North-Central Section - 47th Annual Meeting (2-3 May 2013)

Paper No. 6
Presentation Time: 3:10 PM

A HIGH-LEVEL PROGLACIAL LAKE IN WEXFORD COUNTY, MICHIGAN, AND ITS SIGNIFICANCE FOR THE BOUNDARY OF THE LAKE BORDER MORAINE IN NORTHWEST LOWER MICHIGAN


KINCARE, Kevin A., U.S. Geological Survey, 12201 Sunrise Valley Dr, Reston, VA 20192, kkincare@usgs.gov

The Lake Border moraine in northwestern lower Michigan has recently been reexamined in western Wexford County. Leverett and Taylor (1915) mapped the Lake Border moraine (much of which exceeds 400 m altitude in Wexford County) in contact with the Valparaiso/Charlotte interlobate moraine at the latter’s northwest corner near Harrietta. Just south of Wexford County, they mapped a convex to the west trending reentrant (67 km long, 45 km wide) in the Lake Border moraine that bends back to the east in Newaygo County.

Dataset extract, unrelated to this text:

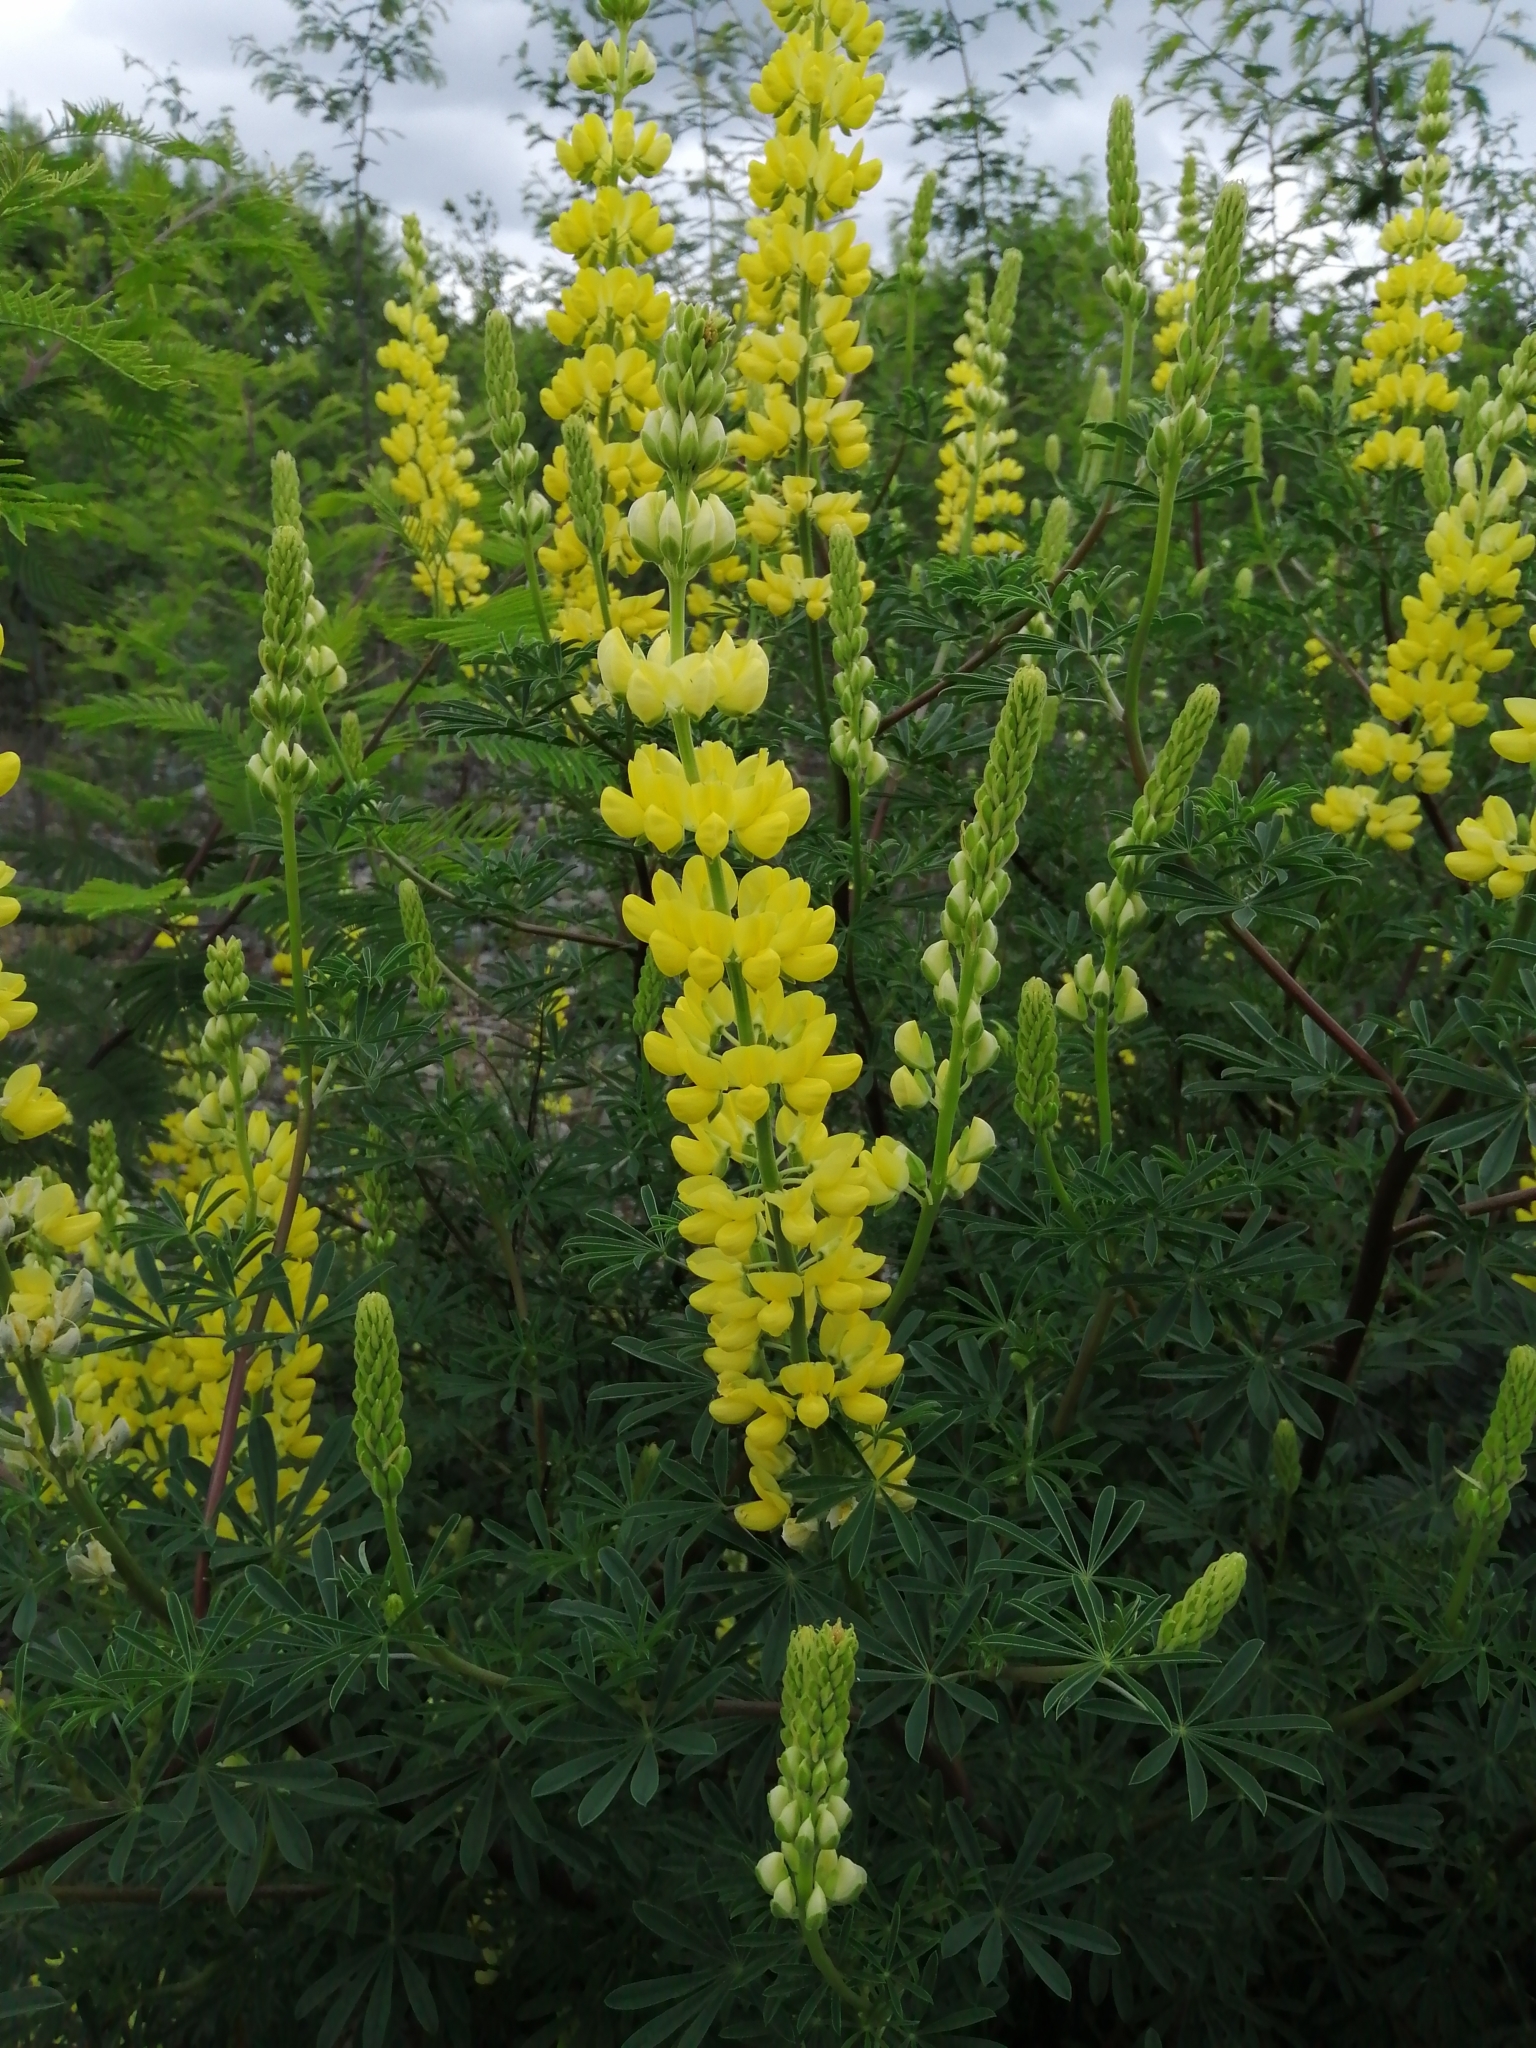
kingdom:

Recent mapping of deposits in the Lake Border moraine in Wexford County reveal glaciodeltaic deposits from topset sand and gravel through to bottomset (varves) silt and clay. The ice-margin configuration suggested by Leverett and Taylor (1915) cannot support a proglacial lake at the altitudes indicated by recent mapping and drill holes. At the maximum extent of the Lake Border glacier, a high level (~380 m altitude) proglacial lake must have been bounded by the glacier on the west and southwest, older interlobate deposits to the southeast, and possibly the Saginaw lobe to the east. The reentrant as currently drawn could not have held a proglacial lake at the altitude demonstrated by this project. The drainage divide exposed by the reentrant is 100m below the lake level of the lacustrine sediments in the glaciodeltaic morphosequence.

On the basis of this evidence, the Lake Border moraine is mapped without a reentrant. That is, it remains close to the western edge of the Valparaiso-Charlotte interlobate moraine through to the Lake-Newaygo County line where preliminary mapping indicates that the western edge of the uplands is also composed of similar glaciodeltaic deposits.